An anti-PC1 antibody was tested on hypothalamus and pituitary using immunohistochemistry and western blotting. qPCR was also performed to look at Pcsk1 gene. Immunohistochemistry and western blotting showed that the antibody did not work (results not shown). qPCR however was able to demonstrate that PC1 mRNA did not change significantly between control and RA treated (fig.1A and 1C).

The levels of PC2 immunoreactivity were higher in the hypothalamus of long-day and RA treated animals, which could be because more RA is produced in the hypothalamus of rats kept on a long-day photoperiod. It also suggests that RA signalling may affect POMC regulation of ACTH and α-MSH.

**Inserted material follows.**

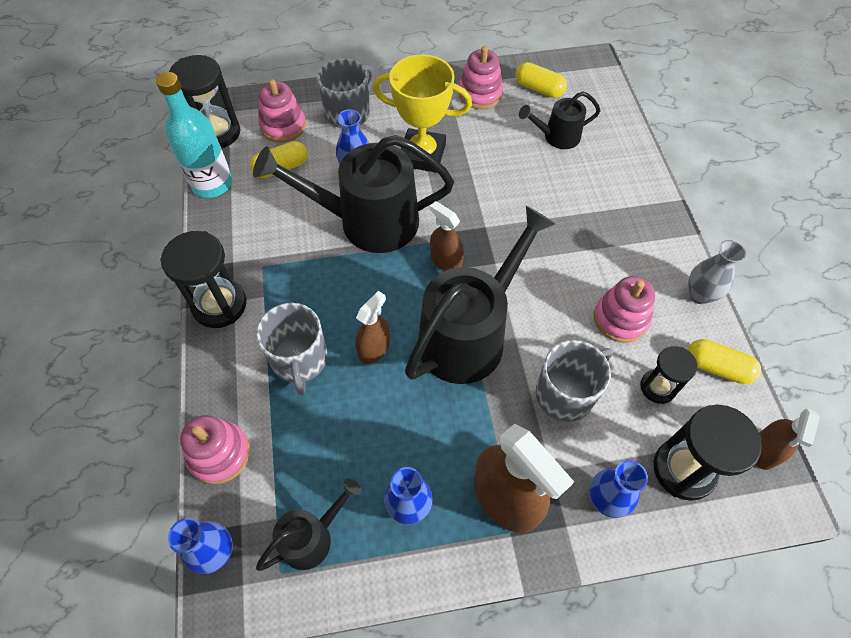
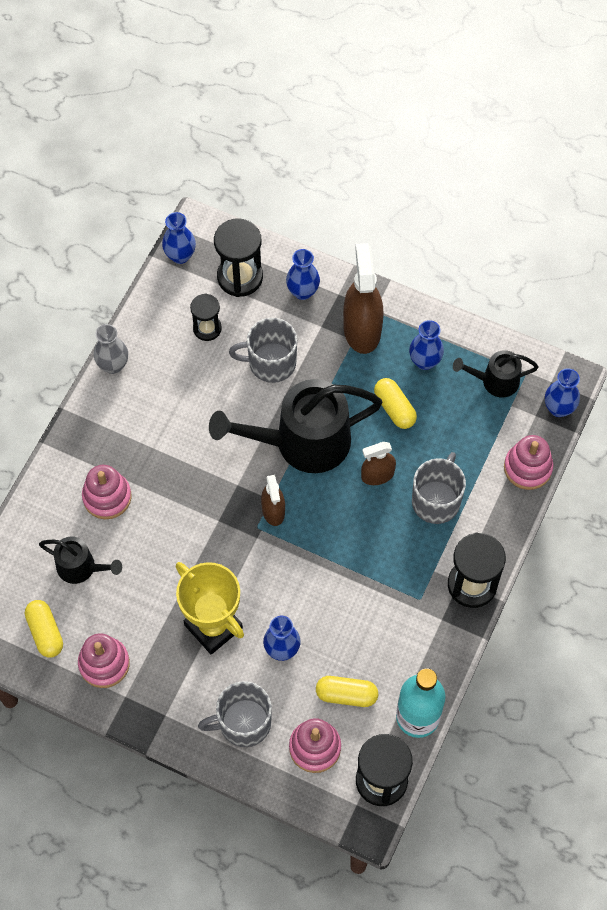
camera: 145 degrees left, 5 degrees up
black watering can [253,135,454,253] -> none
pink stacking toy [594,276,655,343] -> pink stacking toy moved to [82,465,132,519]
yellow capsule [687,339,761,384] -> yellow capsule moved to [374,378,417,429]
brown spray bottle [756,408,820,470] -> blue vase [162,212,196,264]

1. Shearer, K.D., Goodman, T.H., Ross, A.W., Reilly, L., Morgan, P.J., McCaffery P.J. (2010). Photoperiodic regulation of retinoic acid signalling in the hypothalamus. Journal of Neurochemistry, 112, 246-257.

2. Pritchard, L.E., Turnbull, A.V., White, A. (2002). Pro-opiomelanocortin processing in the hypothalamus: impact on melanocortin signalling and obesity. Journal of Endocrinology, 172, 411-421.

3. Castillo V, Giacomini D, Páez-Pereda M, Stalla J, Labeur M, Theodoropoulou M, Holsboer F, Grossman AB, Stalla GK, Arzt E. (2006). Retinoic acid as a novel medical therapy for Cushing's disease in dogs. Endocrinology. 147, 4438-4444.